Those familiar with Windows (and I guess Mac OSX too) will probably be aware that you can get an é character from your keyboard by pressing AltGr + E. You may not be aware that in Linux you can't. This was a bit of a problem for me, as I live in France, a country who's native language relies rather heavily on the accents in the special character set. For example, the town I'm in is called Uzès and my daughter is called Moïra. It's also been driving my wife bananas, since she actually needs to write emails and letters in French but we have British keyboard layouts.
For the last year this little issue has been ignored, largely because I could not figure out for the life of me how to make Linux do special characters (easily, at least - the character map is no solution). In spite of infrequent, but dogged attempts to Google a solution, I found the problem is people usually loosely describe a solution with the assumption of a degree of knowledge I lack about Gnome, the Linux desktop solution I use.
Well, I finally worked out the easiest path to victory, thanks in no small part to this excellent blog post on the matter. The author there notes there are several ways to get Linux to do special characters. The simplest being to hold down Ctrl + Shift and type the UTF hexadecimal code for the character you're after. This does work right out of the box, but this, like character map, isn't really a solution - asking my wife to memorise half a dozen hexadecimal numbers was not going to be greeted with enthusiasm.
The thing this blogger notes, which I hadn't heard of before and was the significant missing piece when it came to cracking the issue, was the Linux concept of a "third level" and "fourth level" keyboard. (Keyboards of special characters accessed by pressing the AltGr key or AltGr + Shift.) This, I realised, was the Windows feature I was missing! It's actually there all along, but for some reason it is off by default in Gnome. Crazy!
So, STEP ONE: To enable it (in Fedora 10, but steps will be similar in all Gnome desktops, though menu items may be slightly differently labelled or ordered) go to System -> Preferences -> Hardware -> Keyboard. Click on the Layouts tab and click on Layout Options (it's a button there). Expand the "Third level choosers" option set and tick "Press Right Alt key to choose 3rd level". Close, and you're done. The Linux keyboard will now behave like the Windows keyboard (special characters with AltGr pressed).
However, it seems the "international" layouts containing the special characters are, again, there but not enabled by default. Again, crazy! Why this is I do not know, as they are default in Windows so it's fair to assume people expect them and it seems a silly feature to make people jump through hoops for when it should just be there by default. But anyway, there is no Linux keyboard layout for United Kingdom international, sadly (I might look in to making my own).

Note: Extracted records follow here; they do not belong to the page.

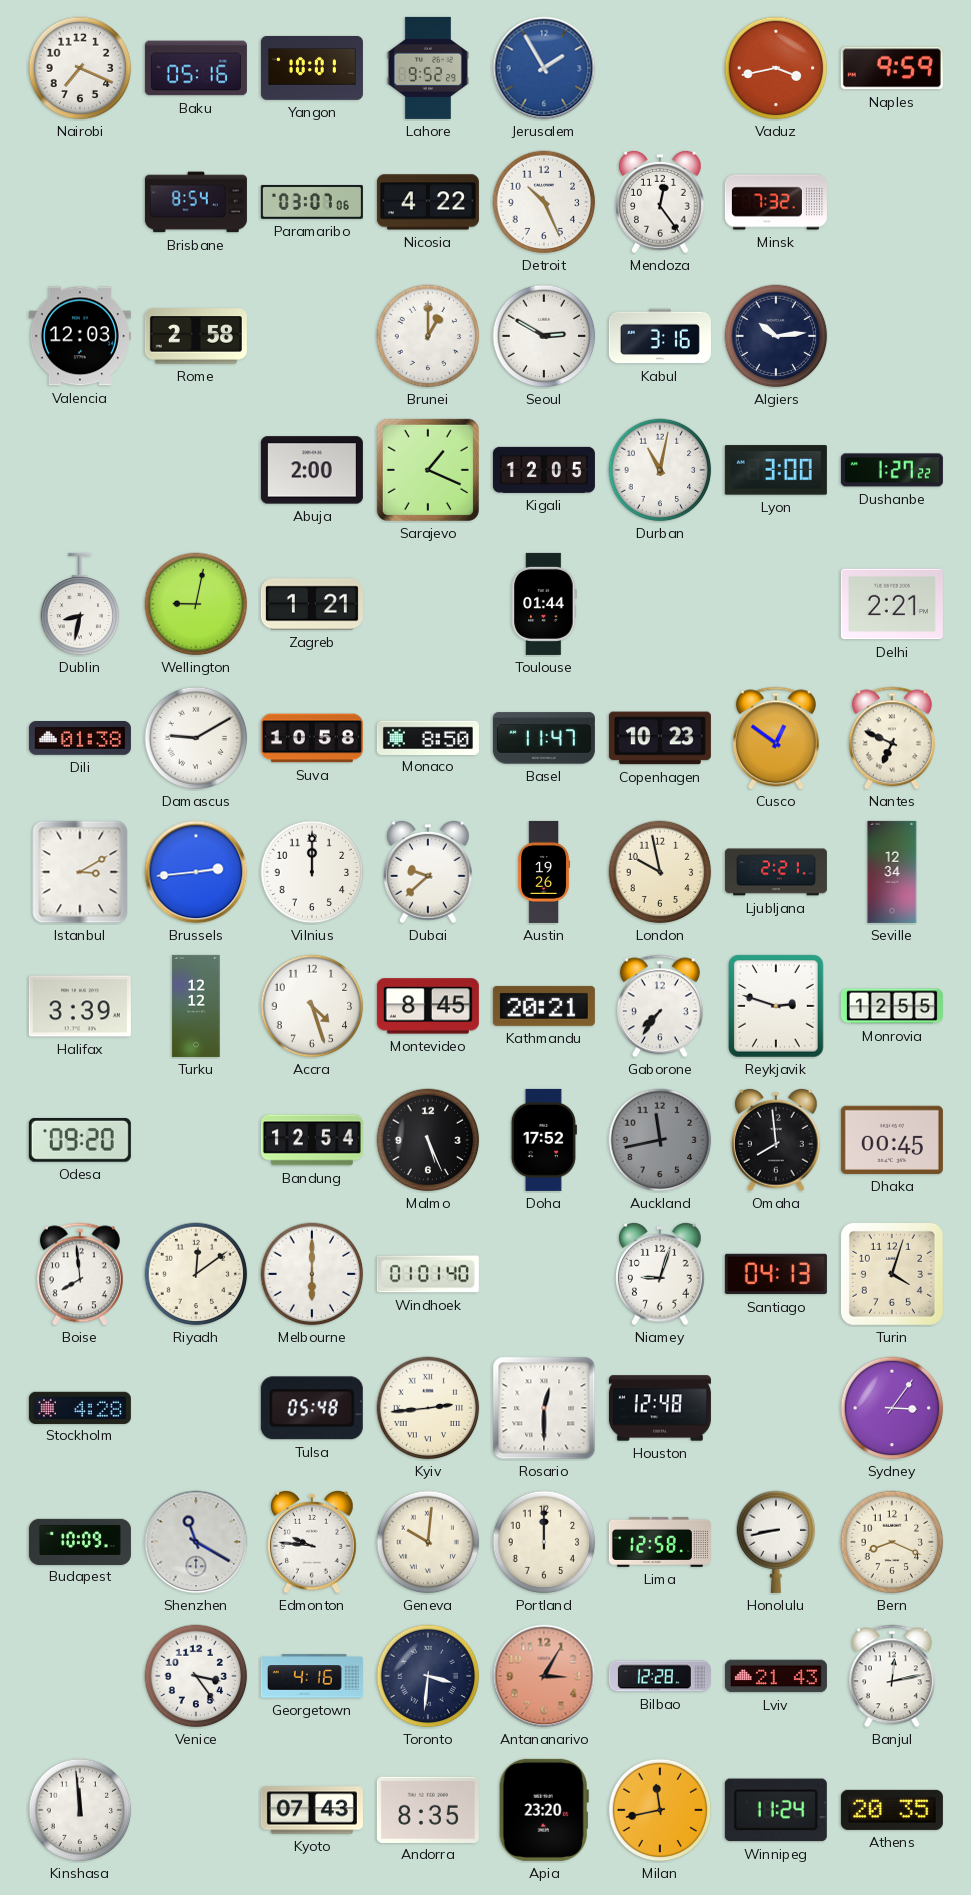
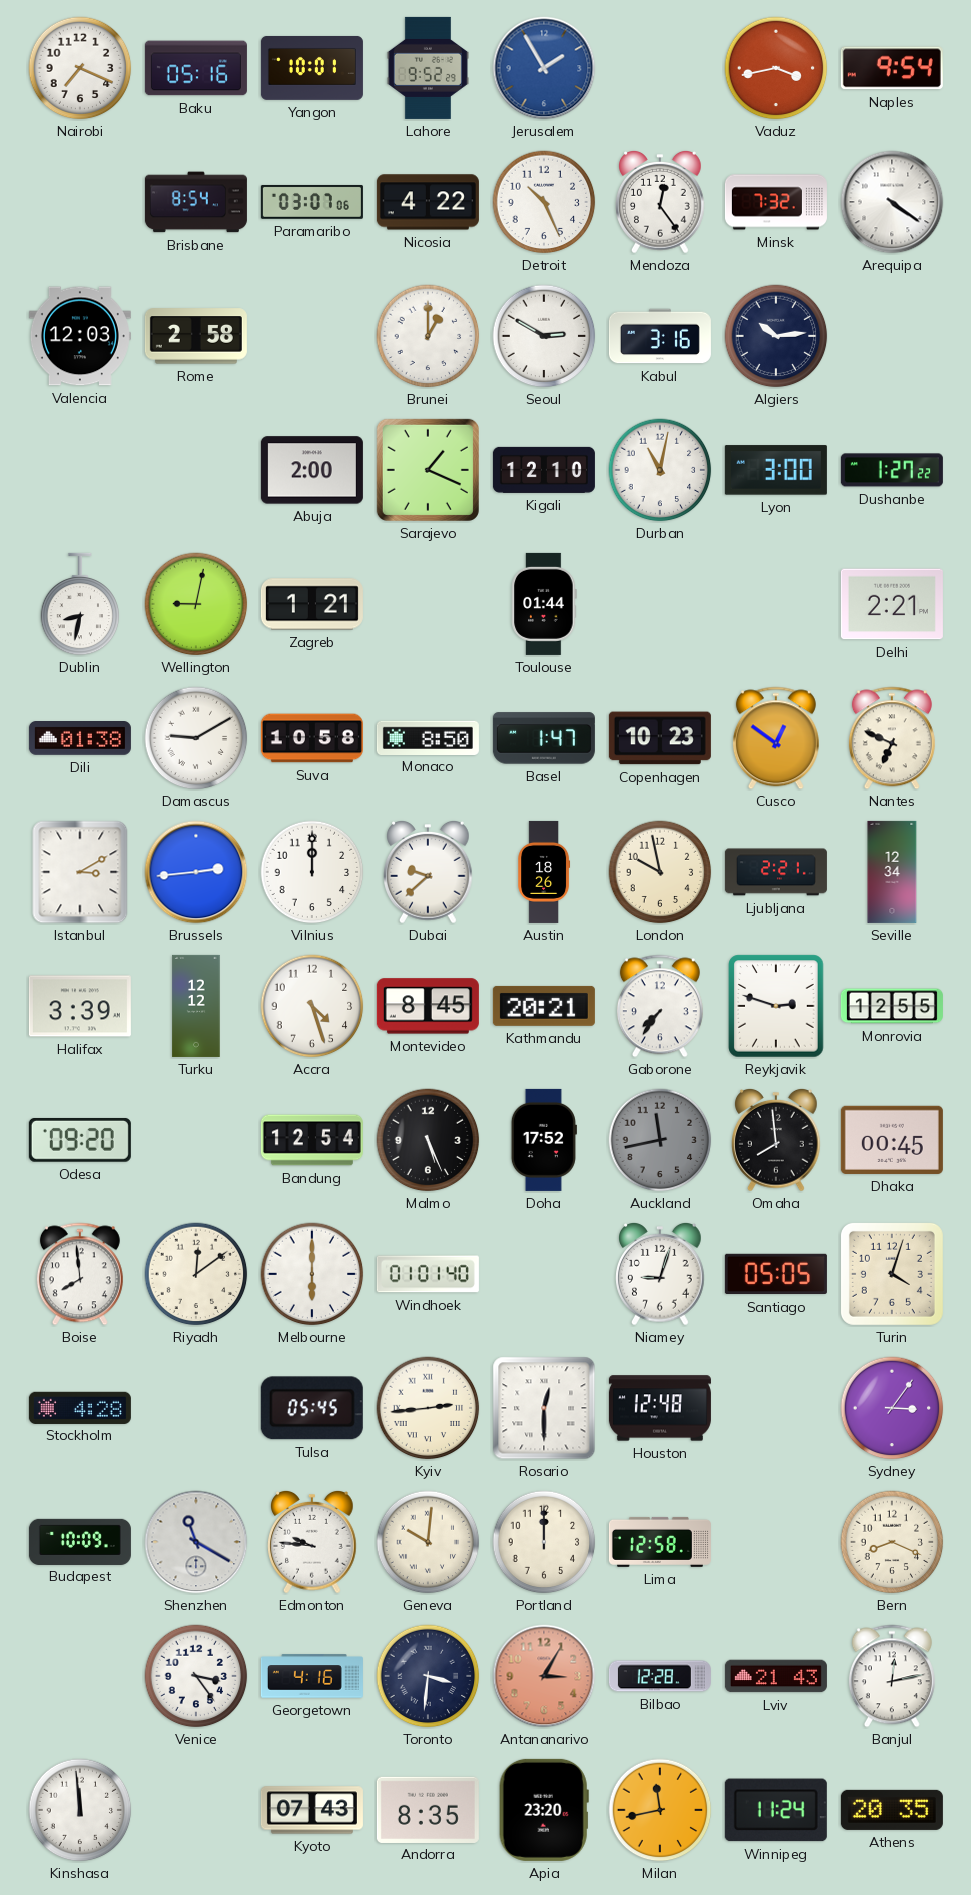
Naples: 9:59 -> 9:54
Arequipa: none -> 4:21
Kigali: 12:05 -> 12:10
Basel: 11:47 -> 1:47
Austin: 19:26 -> 18:26
Santiago: 04:13 -> 05:05
Tulsa: 05:48 -> 05:45
Honolulu: 8:43 -> none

There is a USA International keyboard layout though, which has accents where you'd expect if you're used to Windows. To add it:
On to STEP TWO: Go back to System -> Preferences -> Hardware -> Keyboard and click Layouts again. Click the Add button (dur). Pick Country of United States and pick from Variants "USA International (AltGr dead keys)". Close and you now have two layouts enabled. However, if you're British you probably still want a UK layout most of the time, so set your UK layout as default.
The final trick is to know which layout is currently active and see what the third and fourth level options are for that layout. This messed me up too - I couldn't figure out how to actually get at the Gnome Keyboard Indicator. Most people on the Internet assume that telling someone to "Add a Panel" in Gnome tells them everything they need to know about how to switch on the Keyboard Indicator, but since numb-nuts here didn't know what "Add a Panel" meant, finding a tutorial that actually *showed* you how to do it was not so easy. Eventually I did:
STEP THREE: Using the very last step from that link I got my layout selector up in the top bar of my desktop. Just click it to switch layout from UK to USA International. And this is the really cool bit: right-click it and select "Show Current Layout" brings up a preview of the keyboard, showing you where all the special characters are hiding. Marvellous!
The slight pain is having to flick to the USA layout to get the international characters (@ and " switch places, etc.) but it's not too bad, and I suspect it's easily remedied if I can be bothered to find (or make) a UK international layout.
One thing to note. If, like us, you want to write in French then the USA International layout is still not hugely useful. It has no grave accents, for some weird reason. Now you know how to add, switch and view layouts, I suggest trying some other layouts which have the special characters you need more readily accessible.
Canada Multilingual or Switzerland French both look to be good options for French writers. They are QWERTY layouts but with the é, á, etc. mapped to first and second level keys for convenience. Since you have to switch layouts anyway, you might as well switch to a layout natively intended to support your target language on a QWERTY keyboard. We're going to road test Canada Multilingual.